In 2012, Junge became a member of The Academy of Motion Picture Arts and Sciences.

In 2014, Junge and Oscar-Nominated Director Kief Davidson co-directed A Lego Brickumentary with Jason Bateman as the narrator. The film premiered at the Tribeca Film Festival and distributed theatrically by Radius before airing globally on Netflix.

In 2015, Junge directed Being Evel, a documentary on the real story behind the myth of American icon Robert "Evel" Knievel and his legacy. The film features Johnny Knoxville, who also produced the film. The film premiered at the Sundance Film Festival, broadcast on The History Channel, and was nominated for an Emmy for Best Sports Documentary in 2016.

Junge also produced Liyana, a 2017 documentary following orphaned Swazi children as they create a narrative which is then brought to life using animation—and Hondros, on war photographer Chris Hondros.
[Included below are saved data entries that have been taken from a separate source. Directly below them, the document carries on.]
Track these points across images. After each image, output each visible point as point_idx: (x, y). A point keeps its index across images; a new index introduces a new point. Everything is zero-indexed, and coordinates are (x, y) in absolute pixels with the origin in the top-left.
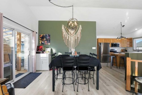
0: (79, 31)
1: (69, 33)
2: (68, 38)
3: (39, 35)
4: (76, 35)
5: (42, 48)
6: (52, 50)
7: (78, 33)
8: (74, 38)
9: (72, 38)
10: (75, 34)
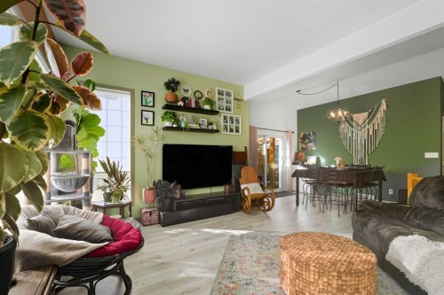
0: (380, 115)
1: (354, 124)
2: (350, 135)
3: (299, 135)
4: (371, 125)
5: (301, 157)
6: (318, 159)
7: (375, 119)
8: (366, 132)
9: (360, 133)
10: (369, 123)
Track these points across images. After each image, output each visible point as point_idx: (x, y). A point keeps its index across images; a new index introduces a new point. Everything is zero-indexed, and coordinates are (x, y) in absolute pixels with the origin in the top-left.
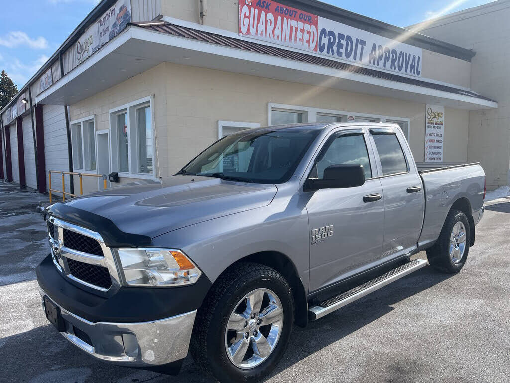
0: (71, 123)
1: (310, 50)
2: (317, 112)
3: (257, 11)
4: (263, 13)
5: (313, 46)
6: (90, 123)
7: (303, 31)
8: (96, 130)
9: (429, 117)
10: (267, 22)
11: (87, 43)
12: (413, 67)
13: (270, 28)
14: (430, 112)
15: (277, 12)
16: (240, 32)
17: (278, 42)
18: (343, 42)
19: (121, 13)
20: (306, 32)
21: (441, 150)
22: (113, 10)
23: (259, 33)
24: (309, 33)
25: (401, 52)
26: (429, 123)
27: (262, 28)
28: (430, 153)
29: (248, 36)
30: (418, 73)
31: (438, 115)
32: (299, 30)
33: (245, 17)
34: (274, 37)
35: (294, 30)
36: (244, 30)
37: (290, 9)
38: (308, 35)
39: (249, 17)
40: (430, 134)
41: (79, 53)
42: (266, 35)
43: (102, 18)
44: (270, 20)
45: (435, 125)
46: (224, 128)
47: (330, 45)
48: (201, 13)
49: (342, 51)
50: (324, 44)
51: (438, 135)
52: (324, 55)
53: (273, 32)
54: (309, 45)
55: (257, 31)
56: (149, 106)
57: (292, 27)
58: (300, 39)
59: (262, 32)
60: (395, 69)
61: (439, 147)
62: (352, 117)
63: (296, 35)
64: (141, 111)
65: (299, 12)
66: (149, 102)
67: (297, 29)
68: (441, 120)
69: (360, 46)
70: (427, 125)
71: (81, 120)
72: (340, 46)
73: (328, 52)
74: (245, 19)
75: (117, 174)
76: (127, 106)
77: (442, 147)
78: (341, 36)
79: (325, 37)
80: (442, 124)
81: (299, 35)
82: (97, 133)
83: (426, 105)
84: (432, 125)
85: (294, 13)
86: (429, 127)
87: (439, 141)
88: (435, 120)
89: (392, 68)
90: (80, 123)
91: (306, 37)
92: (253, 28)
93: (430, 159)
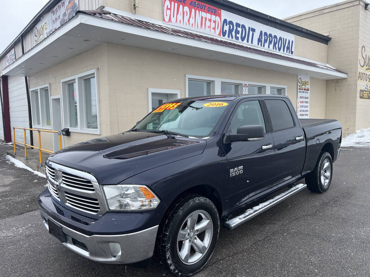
0: (30, 90)
1: (215, 35)
2: (221, 82)
3: (176, 4)
4: (181, 6)
5: (218, 31)
6: (46, 90)
7: (210, 20)
8: (51, 96)
9: (300, 85)
10: (184, 13)
11: (43, 28)
12: (288, 48)
13: (186, 18)
14: (300, 81)
15: (191, 6)
16: (164, 20)
17: (192, 29)
18: (240, 29)
19: (70, 4)
20: (212, 21)
21: (308, 109)
22: (64, 3)
23: (178, 21)
24: (215, 22)
25: (280, 37)
26: (300, 89)
27: (180, 17)
28: (301, 111)
29: (170, 23)
30: (292, 53)
31: (306, 83)
32: (208, 20)
33: (167, 9)
34: (189, 24)
35: (204, 19)
36: (167, 19)
37: (201, 3)
38: (214, 24)
39: (170, 9)
40: (301, 97)
41: (36, 36)
42: (183, 23)
43: (54, 9)
44: (186, 11)
45: (303, 91)
46: (153, 94)
47: (230, 31)
48: (134, 5)
49: (239, 36)
50: (226, 31)
51: (305, 98)
52: (226, 39)
53: (189, 20)
54: (215, 31)
55: (177, 19)
56: (94, 77)
57: (202, 17)
58: (208, 27)
59: (180, 21)
60: (276, 49)
61: (306, 107)
62: (246, 85)
63: (205, 23)
64: (87, 81)
65: (208, 6)
66: (94, 74)
67: (206, 18)
68: (308, 87)
69: (251, 33)
70: (298, 90)
71: (38, 88)
72: (237, 32)
73: (229, 37)
74: (167, 10)
75: (68, 129)
76: (76, 77)
77: (309, 107)
78: (238, 25)
79: (226, 25)
80: (308, 90)
81: (208, 23)
82: (51, 98)
83: (297, 76)
84: (302, 91)
85: (204, 7)
86: (300, 92)
87: (307, 102)
88: (303, 87)
89: (274, 49)
90: (37, 90)
91: (213, 25)
92: (174, 17)
93: (301, 115)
In 2020, Junge served as Executive Producer and episode director on AMC's "Secret History of Comics." He also served as co-director and producer on the Netflix series Challenger: The Final Flight.

In 2021, Junge co-directed Season 2, Episode 2 of "Dogs", a documentary series celebrating the deep emotional bonds between people and their beloved four-legged best friends. Junge's episode centered around a former astronaut that hits the road with his Rhodesian ridgebacks on an emotional trip to honor his friends, the deceased crew of space shuttle Columbia.

In 2025, he released a documentary with Sam Pollard about Carl Bean, American LGBTQ+ and HIV/AIDS activist and singer called I Was Born This Way (2025). The documentary is named after Carl Bean's performance of the song I Was Born This Way (1975).